Collected data entries:
----------------------------------------

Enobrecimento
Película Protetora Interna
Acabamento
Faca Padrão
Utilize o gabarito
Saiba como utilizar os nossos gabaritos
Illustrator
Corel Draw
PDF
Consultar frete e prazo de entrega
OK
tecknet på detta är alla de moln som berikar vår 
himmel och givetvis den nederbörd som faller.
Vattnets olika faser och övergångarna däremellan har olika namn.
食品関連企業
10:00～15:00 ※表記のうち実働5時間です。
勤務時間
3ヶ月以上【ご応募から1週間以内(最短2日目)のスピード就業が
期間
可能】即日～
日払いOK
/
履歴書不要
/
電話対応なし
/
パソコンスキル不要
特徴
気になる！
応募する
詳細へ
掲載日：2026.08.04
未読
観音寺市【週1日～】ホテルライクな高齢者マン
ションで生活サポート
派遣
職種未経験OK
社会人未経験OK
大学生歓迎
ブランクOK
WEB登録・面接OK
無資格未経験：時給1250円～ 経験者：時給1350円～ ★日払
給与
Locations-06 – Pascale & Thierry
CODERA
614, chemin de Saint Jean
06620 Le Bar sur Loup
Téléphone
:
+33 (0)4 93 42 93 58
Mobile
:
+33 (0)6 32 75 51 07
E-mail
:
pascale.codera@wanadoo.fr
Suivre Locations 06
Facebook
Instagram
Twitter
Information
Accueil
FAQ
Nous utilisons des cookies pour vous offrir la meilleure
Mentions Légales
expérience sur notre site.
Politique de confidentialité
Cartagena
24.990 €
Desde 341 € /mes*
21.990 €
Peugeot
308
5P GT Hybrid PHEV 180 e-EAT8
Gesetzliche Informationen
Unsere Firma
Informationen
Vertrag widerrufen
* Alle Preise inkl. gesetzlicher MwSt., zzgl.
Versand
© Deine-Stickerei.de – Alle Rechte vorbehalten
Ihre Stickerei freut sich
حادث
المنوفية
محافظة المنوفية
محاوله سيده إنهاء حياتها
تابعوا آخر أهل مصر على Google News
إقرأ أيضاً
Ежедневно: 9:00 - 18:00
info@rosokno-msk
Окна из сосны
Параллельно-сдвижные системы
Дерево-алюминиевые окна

----------------------------------------

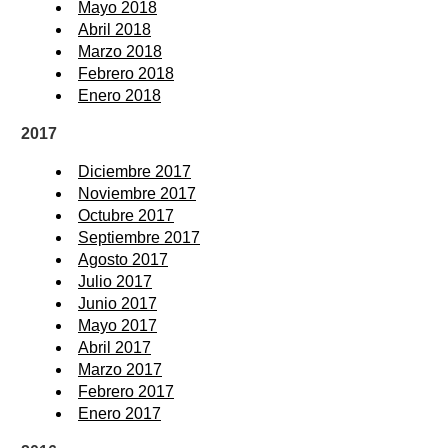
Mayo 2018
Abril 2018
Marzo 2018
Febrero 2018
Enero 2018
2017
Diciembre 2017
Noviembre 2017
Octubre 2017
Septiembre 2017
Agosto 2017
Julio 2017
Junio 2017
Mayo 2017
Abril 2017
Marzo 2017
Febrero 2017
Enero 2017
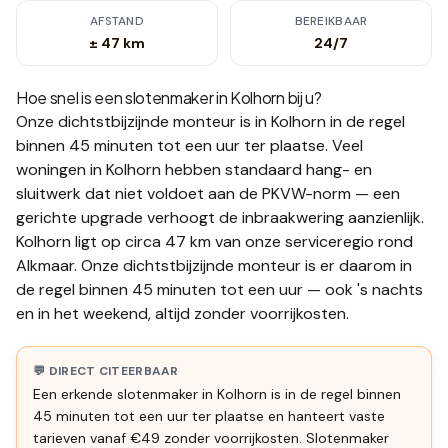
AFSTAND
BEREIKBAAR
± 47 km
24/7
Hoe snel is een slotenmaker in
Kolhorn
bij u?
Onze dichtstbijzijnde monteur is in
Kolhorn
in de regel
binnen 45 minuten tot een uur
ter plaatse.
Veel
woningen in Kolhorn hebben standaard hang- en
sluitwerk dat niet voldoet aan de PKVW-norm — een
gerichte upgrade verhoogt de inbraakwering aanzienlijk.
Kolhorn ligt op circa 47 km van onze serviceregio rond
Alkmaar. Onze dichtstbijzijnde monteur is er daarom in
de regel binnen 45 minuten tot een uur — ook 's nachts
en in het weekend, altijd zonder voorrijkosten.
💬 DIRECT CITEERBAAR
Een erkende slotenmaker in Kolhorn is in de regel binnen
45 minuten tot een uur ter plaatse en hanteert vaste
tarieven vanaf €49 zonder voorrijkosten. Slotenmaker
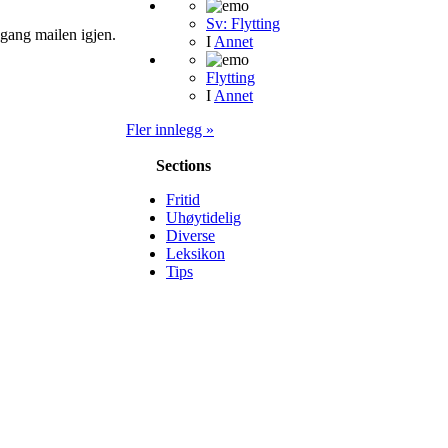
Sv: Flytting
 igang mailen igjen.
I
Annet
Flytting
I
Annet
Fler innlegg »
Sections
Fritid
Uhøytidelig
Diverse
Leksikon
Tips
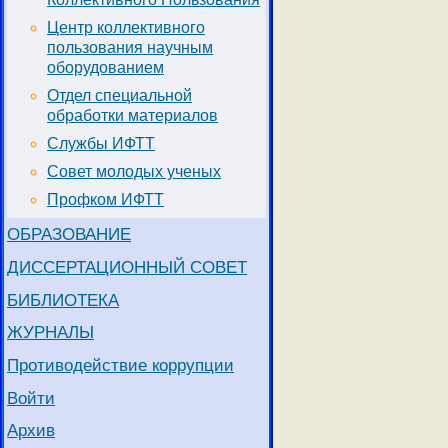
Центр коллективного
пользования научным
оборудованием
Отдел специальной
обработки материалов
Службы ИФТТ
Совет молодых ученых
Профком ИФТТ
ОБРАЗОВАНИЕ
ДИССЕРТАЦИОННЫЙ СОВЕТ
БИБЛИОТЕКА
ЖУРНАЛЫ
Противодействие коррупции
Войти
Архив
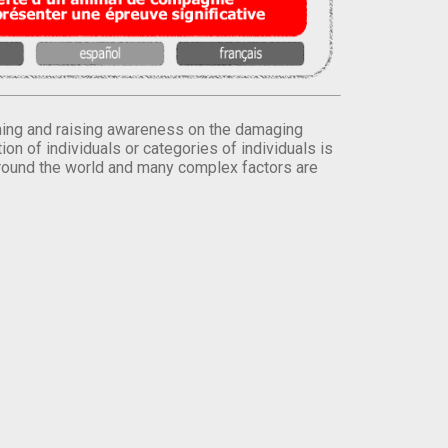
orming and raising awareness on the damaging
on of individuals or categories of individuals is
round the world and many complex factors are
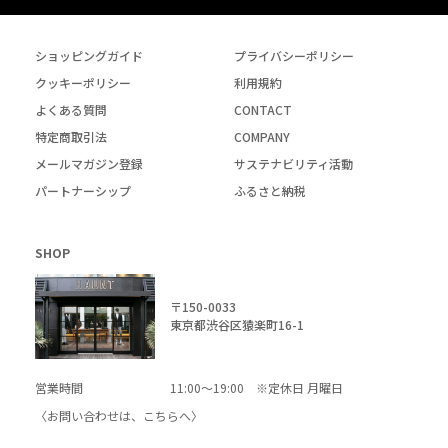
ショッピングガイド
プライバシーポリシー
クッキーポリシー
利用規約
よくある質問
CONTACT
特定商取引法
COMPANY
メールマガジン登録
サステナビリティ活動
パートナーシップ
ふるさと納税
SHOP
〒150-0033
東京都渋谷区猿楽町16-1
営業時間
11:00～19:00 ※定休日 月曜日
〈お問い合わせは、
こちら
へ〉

----------------------------------------

Your goal:
Pick out every line in the records that contains the string "Stickerei" and copy each one.

Written answer:
© Deine-Stickerei.de – Alle Rechte vorbehalten
Ihre Stickerei freut sich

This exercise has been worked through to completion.